» **Exercise brief**:
Please put every line of the records below into a numbered list, leaving out the blank lines and the pictures.

» **Supplied information**:
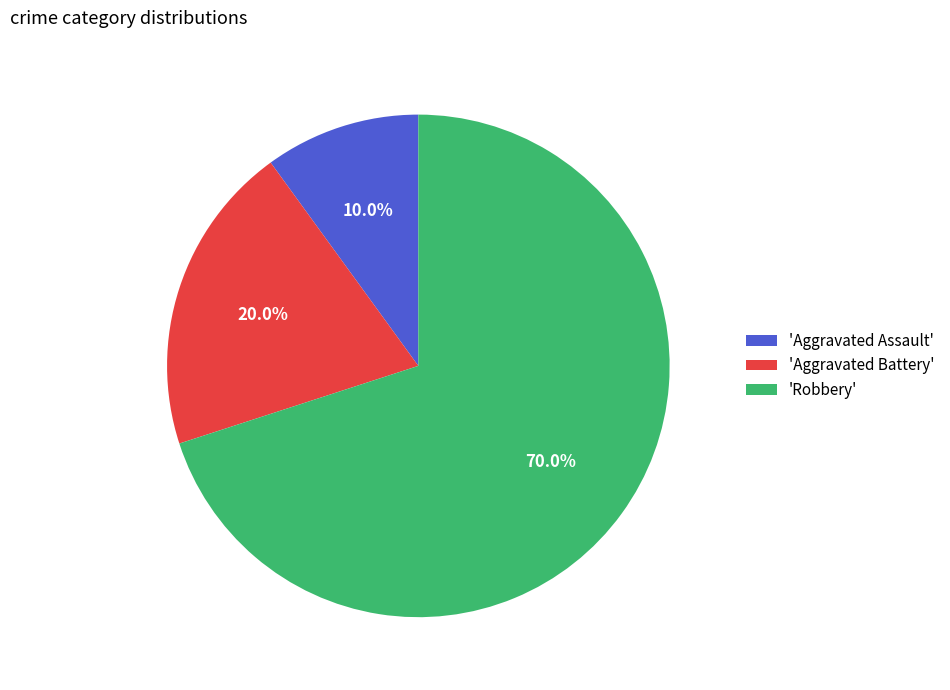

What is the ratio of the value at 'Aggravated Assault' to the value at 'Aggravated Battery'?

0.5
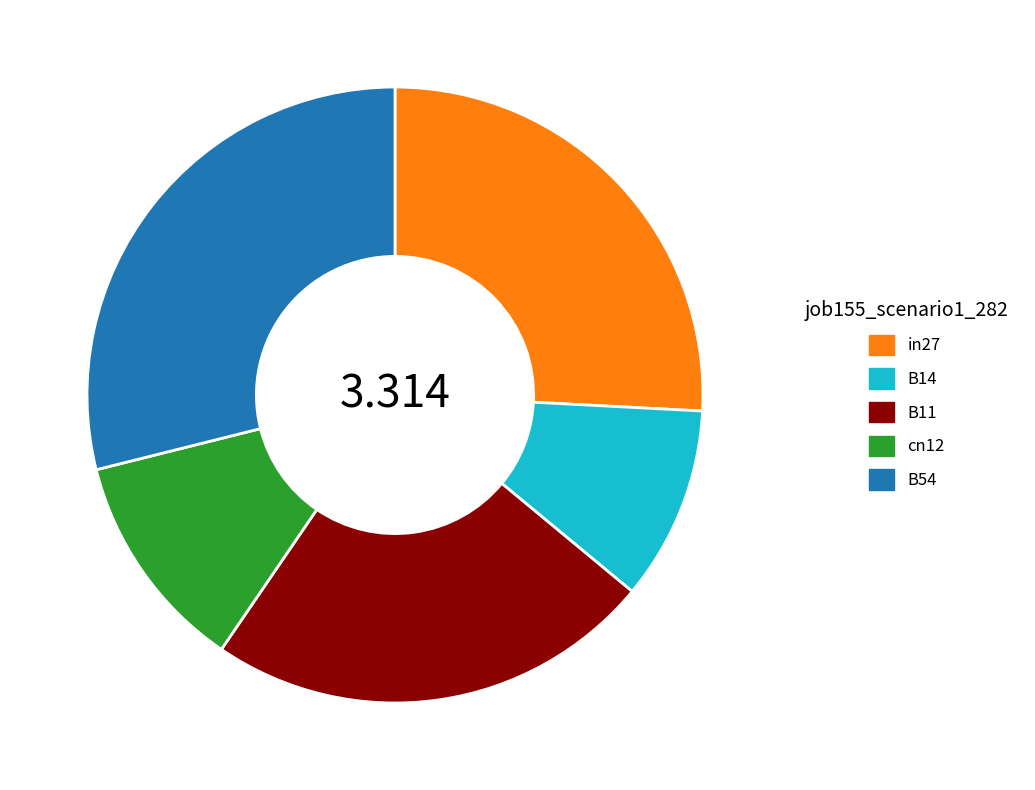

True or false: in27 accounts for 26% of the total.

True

» **Solved problem**:
1. What is the ratio of the value at 'Aggravated Assault' to the value at 'Aggravated Battery'?
2. 0.5
3. True or false: in27 accounts for 26% of the total.
4. True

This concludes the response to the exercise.